Wer muss länger arbeiten, wenn Kollegen mehr Urlaub wollen?
In der Summe muss auf jeden Fall die nötige Kapazität erhalten bleiben. Dafür brauchen wir kreative Ideen, wie man auch mehr Arbeitszeit gewinnen kann, oder Schutzklauseln, damit Unternehmen nicht wegen zusätzlicher Urlaubstage in Schwierigkeiten kommen.
Könnte das Potsdamer Modell zur Arbeitszeit irgendwann zum Vorbild für die gesamte Branche werden?
Das Modell sieht vor, dass die Betriebsparteien aus einem Korridor von 32 bis 40 Wochenstunden die für sie passende Arbeitszeit in Eigenregie festlegen. Darüber hinaus sind individuelle Arbeitszeitregelungen möglich, etwa wenn jemand länger arbeiten will. Das kann durchaus ein Weg zu mehr Flexibilität sein, der für die Chemie insgesamt gangbar ist.
Wenn jetzt Arbeitszeitvolumen durch zusätzlichen Urlaub wegfällt, müssen Sie Vertretungen organisieren. Die Große Koalition hat aber flexible Elemente wie die Zeitarbeit schon eingeschränkt.
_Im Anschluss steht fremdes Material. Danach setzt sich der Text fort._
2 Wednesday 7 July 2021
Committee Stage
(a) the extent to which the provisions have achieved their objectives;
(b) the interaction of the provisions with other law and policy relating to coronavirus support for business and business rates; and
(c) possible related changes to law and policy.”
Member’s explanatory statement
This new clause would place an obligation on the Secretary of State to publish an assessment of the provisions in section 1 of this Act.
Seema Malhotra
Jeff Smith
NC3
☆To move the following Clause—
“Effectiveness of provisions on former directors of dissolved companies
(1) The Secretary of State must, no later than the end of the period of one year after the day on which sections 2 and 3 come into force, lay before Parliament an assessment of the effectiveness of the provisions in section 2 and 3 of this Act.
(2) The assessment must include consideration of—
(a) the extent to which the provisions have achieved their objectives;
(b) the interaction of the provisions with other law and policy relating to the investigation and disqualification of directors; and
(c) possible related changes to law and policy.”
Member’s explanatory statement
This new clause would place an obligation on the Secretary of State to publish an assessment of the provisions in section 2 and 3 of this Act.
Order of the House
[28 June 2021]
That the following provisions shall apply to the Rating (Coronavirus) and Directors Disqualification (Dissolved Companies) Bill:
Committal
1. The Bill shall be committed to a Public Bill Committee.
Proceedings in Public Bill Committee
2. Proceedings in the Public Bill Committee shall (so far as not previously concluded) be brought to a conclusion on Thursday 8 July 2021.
Es ist für die Unternehmen heute schon nicht einfach, zum Beispiel den bestehenden Rechtsanspruch auf Teilzeit umzusetzen. Das Problem wird nun durch die befristete Teilzeit noch verschärft. Dann haben wir in der Chemie die Altersfreizeiten, die Älteren erlaubt, zweieinhalb Stunden pro Woche kürzer zu arbeiten. Und nun kommt die IG BCE noch mit der Forderung nach mehr freien Tagen. Irgendjemand muss aber ja die Arbeit noch machen.